For datasets that are strongly dependent on row bias, such as the PreFreesurfer and Freesurfer ones, RFNU provides accuracy values consistently higher than 0.95 for training ratios higher than 0.5, even when biases are not included. For the synthetic dataset, RFNU still performs very well when biases are not included, but it does very poorly when biases are included. For this reason, we recommend to not include biases in the collaborative filtering optimization to solve this problem. Even though biases provide a slight accuracy improvement when datasets are strongly biased (constant lines in the matrix), they can also be very detrimental for more complex datasets such as the synthetic one used here.

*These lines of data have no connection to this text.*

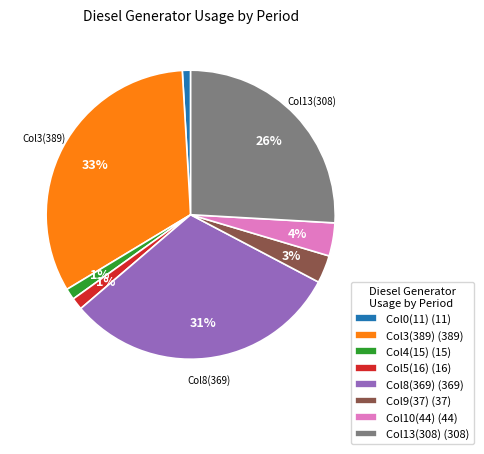

To the nearest percent, what is the difference between the largest and smallest slice percentages?

32%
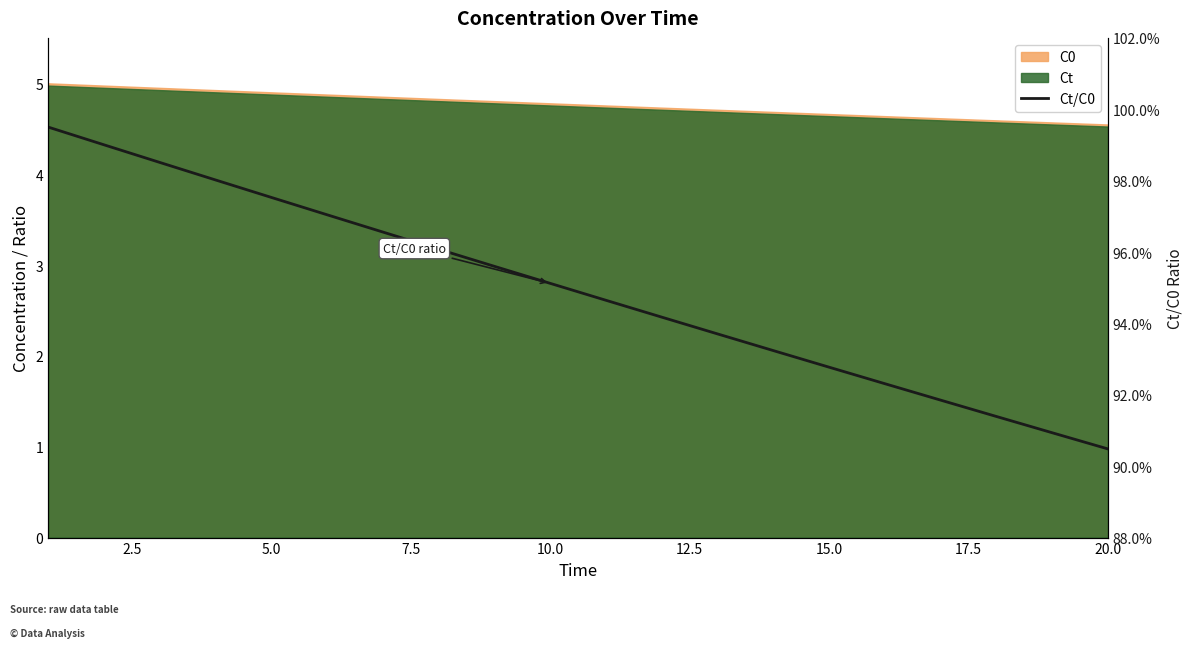

At which label is the value closest to 0?

20.0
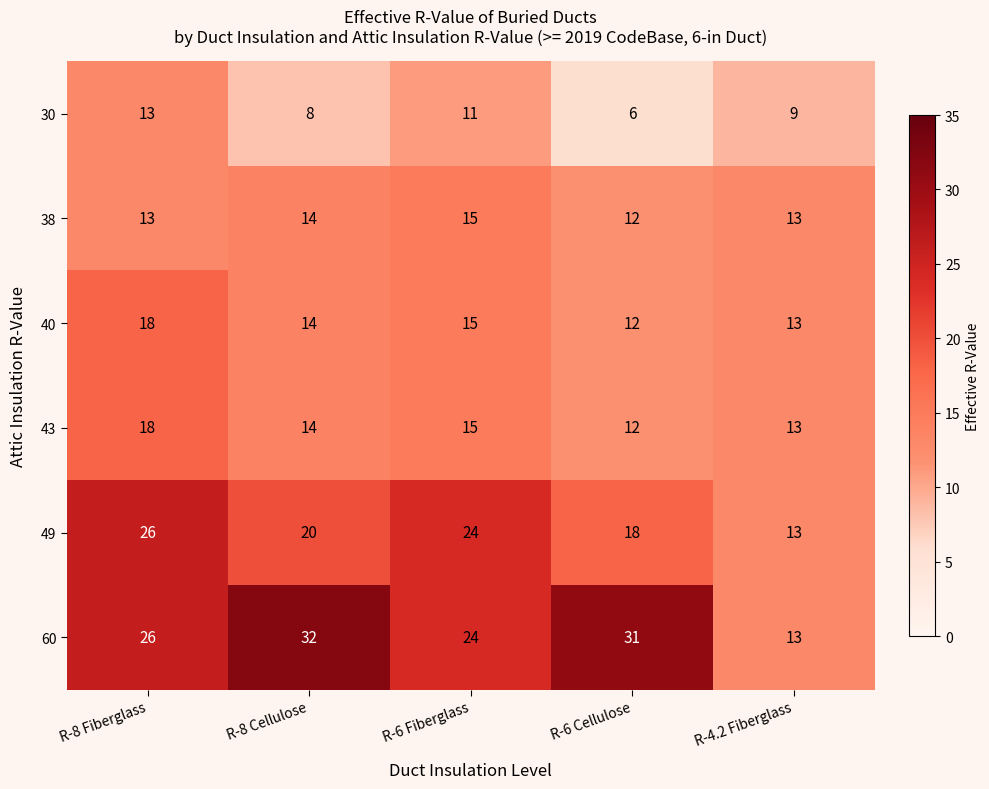

What is the minimum value shown in the chart?

6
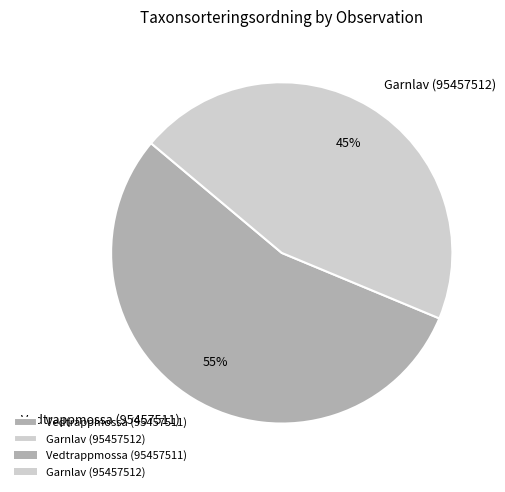

Which category accounts for the majority?

Vedtrappmossa (95457511)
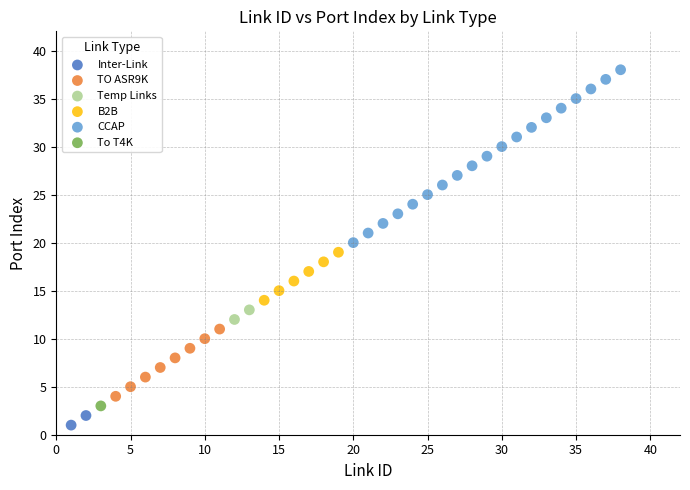

What are all the series names shown in the legend?

Inter-Link, TO ASR9K, Temp Links, B2B, CCAP, To T4K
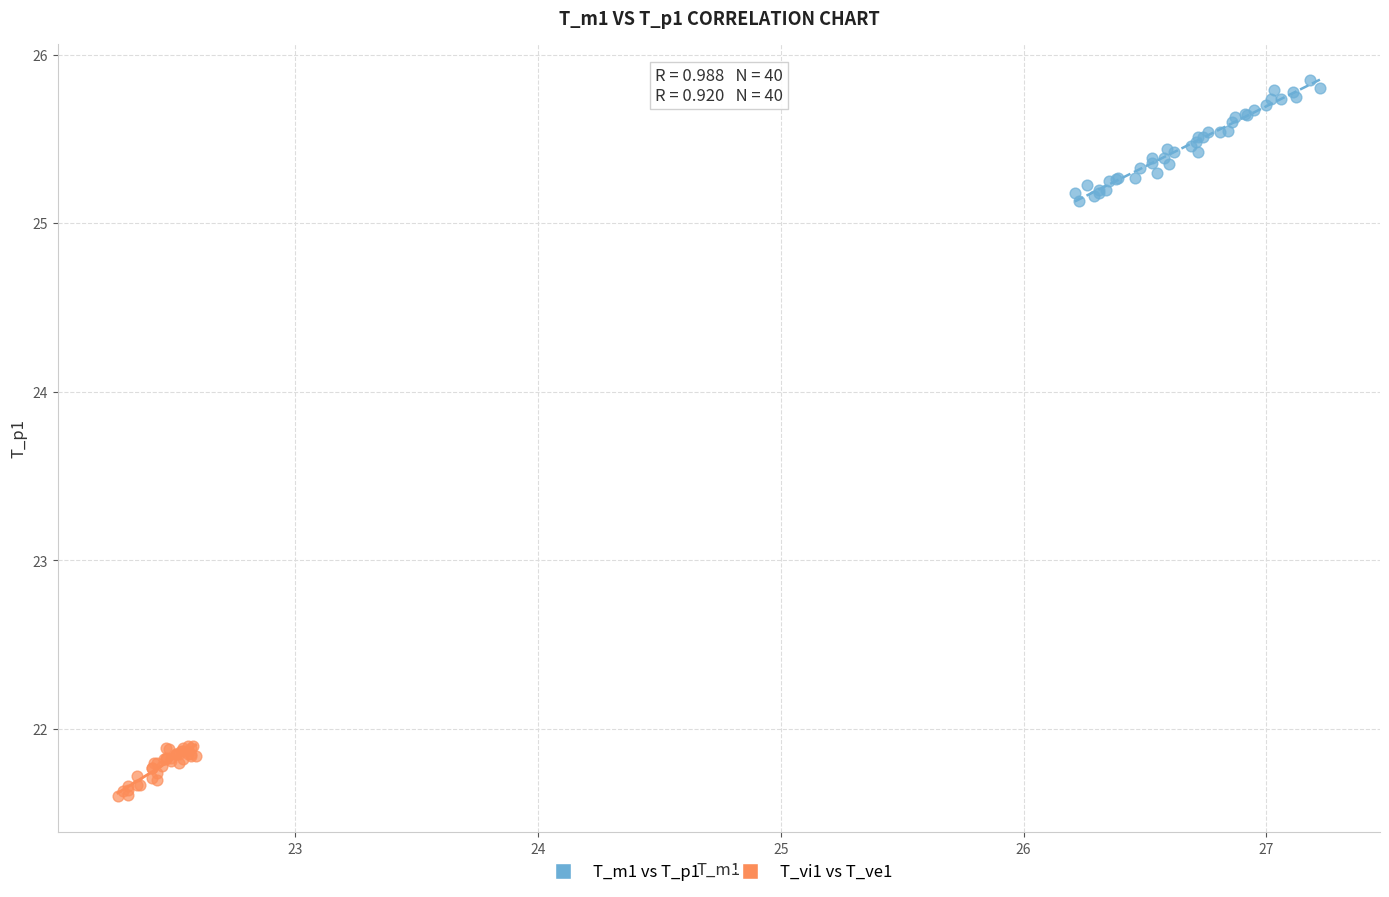

What are all the series names shown in the legend?

T_m1 vs T_p1, T_vi1 vs T_ve1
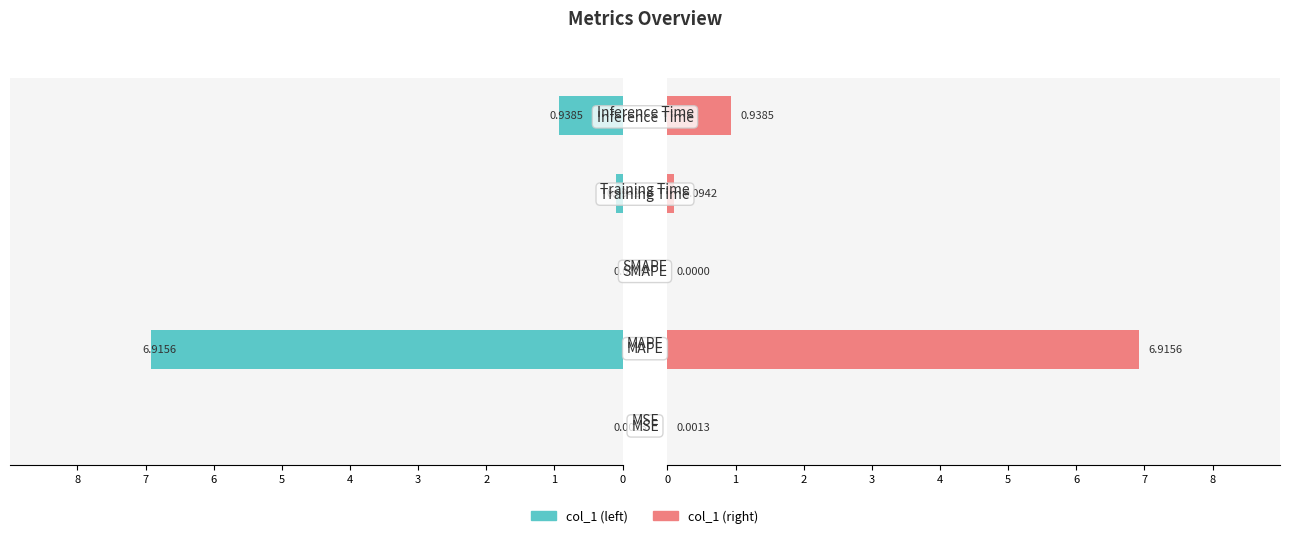

What is the sum of the col_1 (right) values at 3 and 0?

0.1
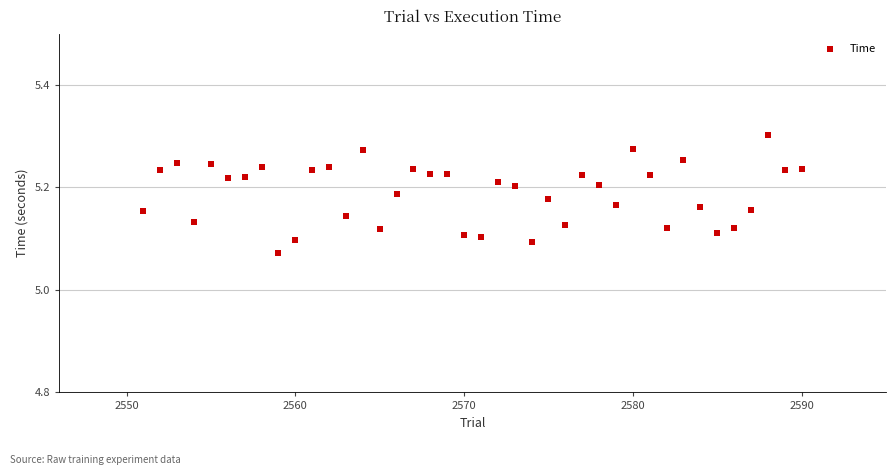

What is the range of X values (max minus min)?

39.0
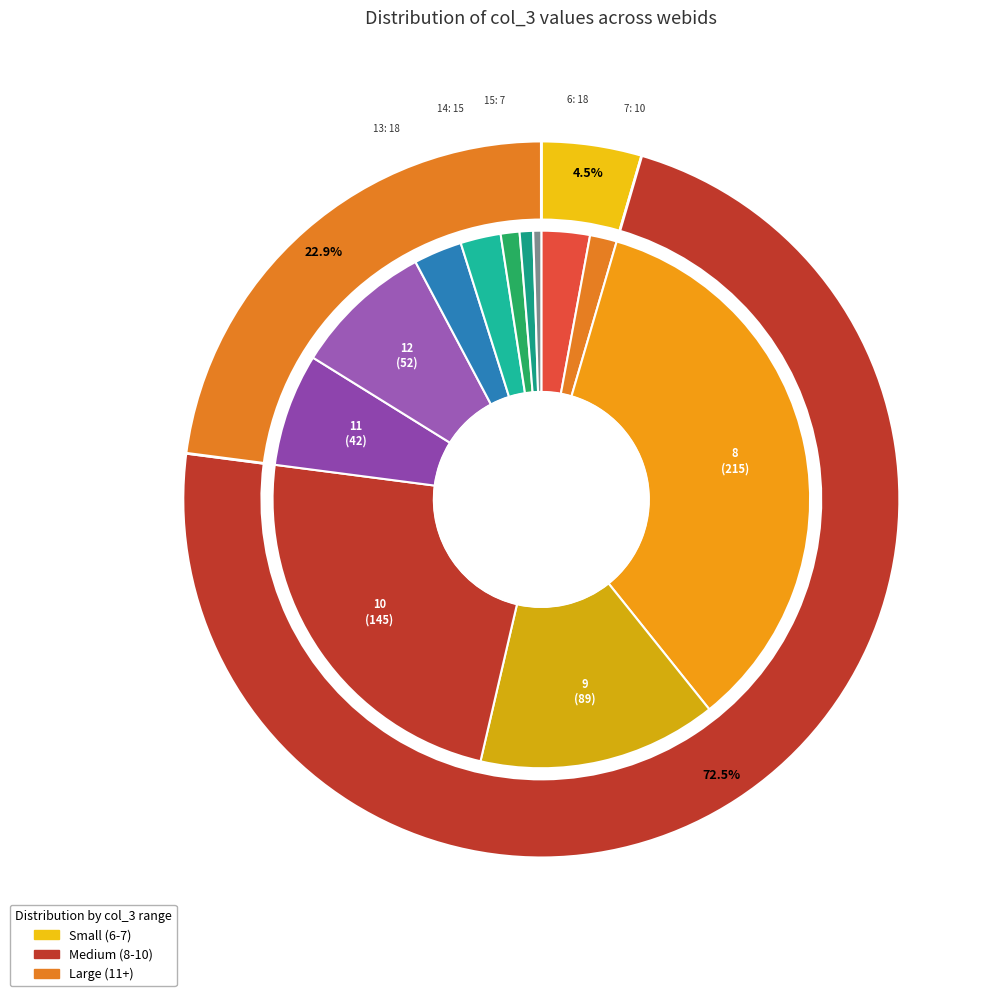

Combined, do 10 and 9 account for over 50%?

No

From a practical standpoint, our study shows that reproducibility evaluations of the PreFreesurfer and Freesurfer pipelines can be conducted using only 50% of the files produced, with an accuracy above 95%. Potentially, this could reduce the computing time and storage required for such studies by a factor of 2. However, such studies could not be conducted by processing only half of the subjects entirely, which would correspond to the complete columns sampling method. Instead, the processing of all the subjects should be initiated and terminated in a random uniform way, assuming that files are uniformly produced throughout the execution. On more complex matrices, such as the synthetic dataset studied here, the training ratio required to get a 95% accuracy increases to 0.85.
Our study could be extended to real-valued reproducibility matrices instead of just binary ones. It is indeed common for file differences to be quantified using specific similarity measures or distances, such as the Levenshtein distance between strings, or the sum of squared distances among voxels of an image. Our sampling methods could be directly applied to real-valued matrices, and we expect our conclusions on the best-performing sampling method (RFNU) and the inclusion of biases in the model to remain valid.
Finally, the method described in this paper could possibly be used to predict the outcome of other time-constrained processes, for instance markers of chronic disease activity.
We thank Compute Canada for providing the compute and storage resources required for this study.